KUTIPAN UNTUK DIBACA
Baca artikel Popmama lainnya di IDN App
For
You

Sejarah Perang Padri (1803-1837)

Sejarah Perang Padri (1803-1837)
Wikimedia Commons

Perang Padri adalah salah satu konflik paling signifikan dalam sejarah Indonesia pada abad ke-19.

Perang yang berlangsung dari tahun 1803 hingga 1837 ini terjadi di wilayah Sumatera Barat dan melibatkan tiga kekuatan utama, yaitu kaum Padri yang menganut paham Islam puritan, kaum Adat yang mempertahankan tradisi Minangkabau, dan pemerintah kolonial Belanda.

Salah satu tokoh besar dalam perang ini adalah Tuanku Imam Bonjol, ulama pejuang kemerdekaan yang memimpin perang padri melawan Belanda.

Konflik ini bermula dari gerakan pemurnian agama Islam yang dibawa oleh para haji yang baru kembali dari tanah suci, namun kemudian berkembang menjadi perang yang kompleks melawan penjajahan Belanda.

Perang Padri tidak hanya mengubah kondisi sosial dan politik di Minangkabau, tetapi juga menjadi titik penting dalam sejarah kolonisasi Belanda di Nusantara.

Dampak dari perang ini masih dapat dirasakan hingga kini, terutama dalam struktur sosial masyarakat Minangkabau.

Di artikel ini, Popmama.com telah merangkum informasi seputar sejarah perang padri.

1. Latar belakang terjadinya Perang Padri (1803-1815)

Sejarah Perang Padri (1803-1837)
Wikimedia Commons

Gerakan Padri dimulai pada tahun 1803 ketika tiga haji bernama Haji Miskin dari Pandai Sikek, Haji Sumanik dari Sumanik, dan Haji Piobang dari Piobang kembali dari menunaikan ibadah haji di Mekah.

Mereka terpengaruh oleh ajaran Wahabi yang berkembang di Arab Saudi dan mulai menyebarkan gerakan pemurnian Islam di kampung halaman mereka.

Pada tahun 1804, mereka mulai aktif berdakwah dan mengkritik praktik-praktik yang dianggap menyimpang seperti perjudian, minum tuak, dan ritual adat yang bercampur dengan kepercayaan animisme.

Periode 1803-1810 masih dipenuhi dengan dakwah yang bersifat damai, namun mulai tahun 1810 ketegangan meningkat ketika kaum adat menolak perubahan yang diusulkan.

Pada tahun 1815, konflik terbuka pertama kali meletus di daerah Agam ketika kaum Padri mulai memaksakan aturan syariat Islam secara ketat.

Peristiwa pembunuhan beberapa tokoh adat yang menentang gerakan ini menandai berubahnya sifat gerakan dari dakwah menjadi perjuangan bersenjata.

TUGAS DAN LATIHAN
**A.** Jawab pertanyaan berikut berdasarkan artikel tentang Perang Padri.
(i) Di wilayah mana Perang Padri terjadi?
(ii) Dari mana asal Haji Miskin?
(iii) Di daerah mana konflik terbuka pertama kali meletus pada tahun 1815?
**B.** Cetak ulang bagian artikel tentang Perang Padri tanpa perubahan, semuanya dari "Gerakan Padri dimulai" terus ke bawah hingga "dengan kepercayaan animisme.".
**C.** Sebutkan semua haji yang disebut namanya dalam artikel tentang Perang Padri.
Baris-baris yang menyusul tidak dipakai dalam tugas mana pun.

DAFTAR BARIS
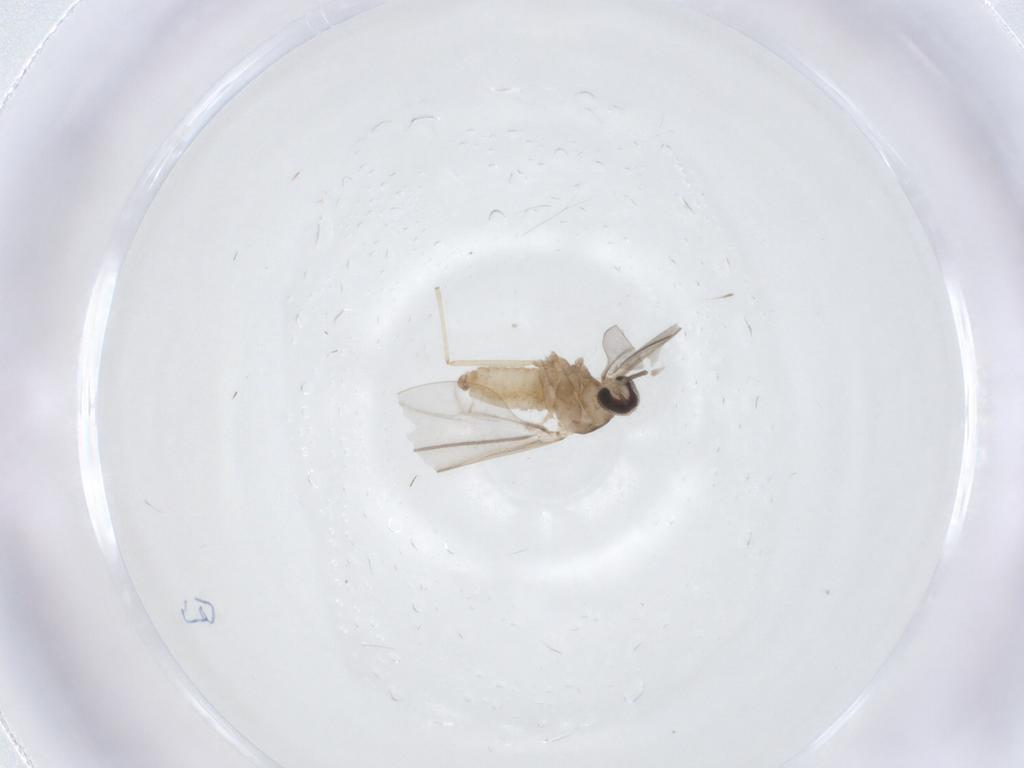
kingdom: Animalia
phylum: Arthropoda
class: Insecta
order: Diptera
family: Cecidomyiidae
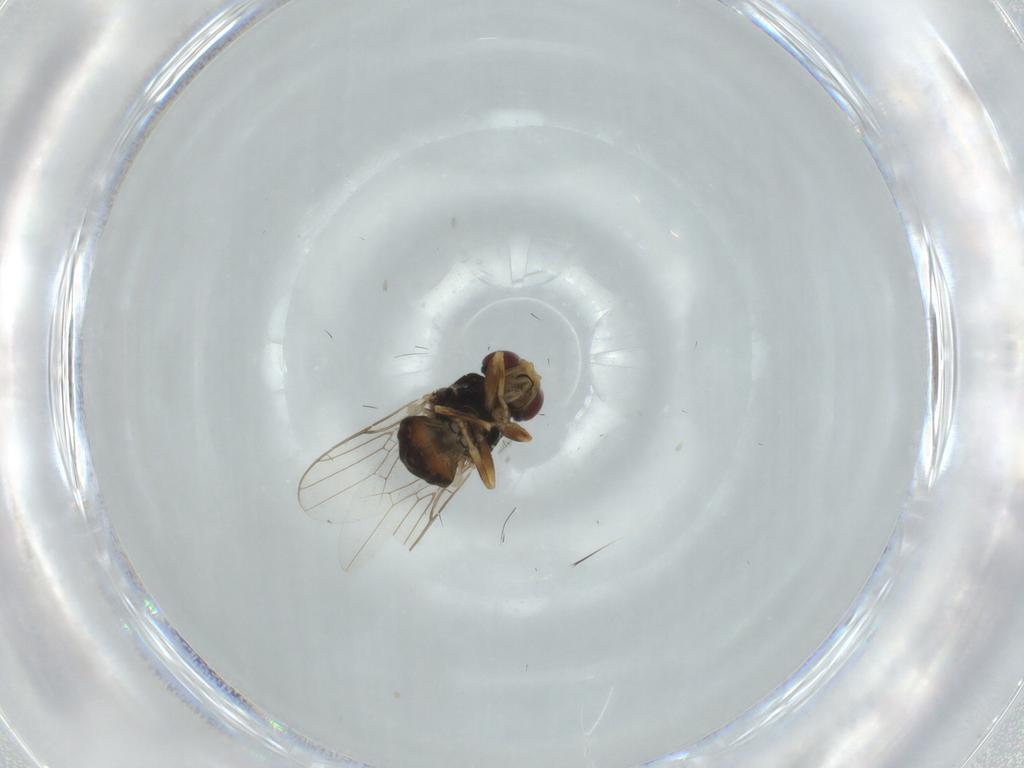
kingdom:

JAWABAN TIAP TUGAS
**A.**
(i) Sumatera Barat
(ii) Pandai Sikek
(iii) Agam

**B.**
Gerakan Padri dimulai pada tahun 1803 ketika tiga haji bernama Haji Miskin dari Pandai Sikek, Haji Sumanik dari Sumanik, dan Haji Piobang dari Piobang kembali dari menunaikan ibadah haji di Mekah.

Mereka terpengaruh oleh ajaran Wahabi yang berkembang di Arab Saudi dan mulai menyebarkan gerakan pemurnian Islam di kampung halaman mereka.

Pada tahun 1804, mereka mulai aktif berdakwah dan mengkritik praktik-praktik yang dianggap menyimpang seperti perjudian, minum tuak, dan ritual adat yang bercampur dengan kepercayaan animisme.

**C.** Haji Miskin, Haji Sumanik, Haji Piobang